> _Exercises_
A. Reproduce the passage from the PySpark partitioning notes between "## PySpark Dynamic" and "the table exists.", inclusive.
B. How many lines of the entries contain the string "Ingeniería", with case counting? Reply with the number alone.

[[ Excerpt open ]]

## PySpark Dynamic Partition (Part 1)

Four modes for writing data:

**error**: Throws an error if we are trying to write into an existing table.  
**ignore**: Does not write any data if the table exists.  
**overwrite**: Overwrites the complete table with the new data.  
**append**: Appends the data to the table.  

The data often comes in incremental deliveries containing one or more complete partitions of data.

In [0]:
dbutils.library.restartPython() # Removes Python state, but some libraries might not work without calling this command.dbutils.restartPython()

#### Load libraries

In [0]:
from pyspark.sql import SparkSession, Row
from pyspark.sql.types import IntegerType, DateType, StringType, StructType, StructField, ArrayType, MapType, DoubleType
from pyspark.sql.functions import lit, col, expr, when, sum, avg, max, min, mean, count, udf, explode, concat_ws

#### Create Spark session

In [0]:
spark = SparkSession.builder.appName('PySpark Dynamic Partitions').getOrCreate()

[[ Excerpt closed ]]
[[ Data to process open ]]

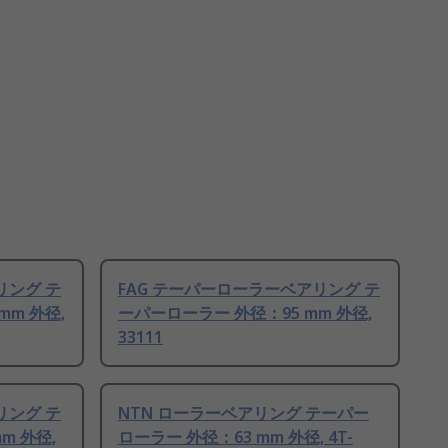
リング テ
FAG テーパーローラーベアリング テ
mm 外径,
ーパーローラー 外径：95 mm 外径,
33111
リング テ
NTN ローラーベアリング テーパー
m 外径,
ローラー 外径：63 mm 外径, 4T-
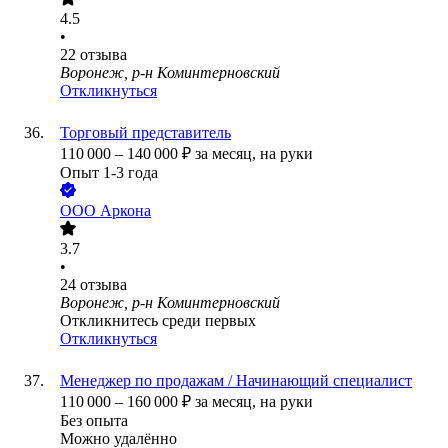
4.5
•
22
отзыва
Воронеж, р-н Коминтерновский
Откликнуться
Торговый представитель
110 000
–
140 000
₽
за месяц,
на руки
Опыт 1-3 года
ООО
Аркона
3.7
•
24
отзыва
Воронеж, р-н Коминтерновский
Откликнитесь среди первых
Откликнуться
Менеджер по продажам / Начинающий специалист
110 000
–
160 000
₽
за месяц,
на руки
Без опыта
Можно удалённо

[[ Data to process closed ]]
[[ Data to process open ]]

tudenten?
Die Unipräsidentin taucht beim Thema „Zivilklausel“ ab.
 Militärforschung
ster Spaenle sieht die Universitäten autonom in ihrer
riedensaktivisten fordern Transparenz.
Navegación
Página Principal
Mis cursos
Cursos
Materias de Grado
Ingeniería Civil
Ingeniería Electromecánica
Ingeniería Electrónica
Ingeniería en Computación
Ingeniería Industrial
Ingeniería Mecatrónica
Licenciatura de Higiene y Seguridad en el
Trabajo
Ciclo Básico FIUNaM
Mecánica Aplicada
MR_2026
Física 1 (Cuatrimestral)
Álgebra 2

[[ Data to process closed ]]

> _Solutions in order_
A.
## PySpark Dynamic Partition (Part 1)

Four modes for writing data:

**error**: Throws an error if we are trying to write into an existing table.  
**ignore**: Does not write any data if the table exists.

B. 6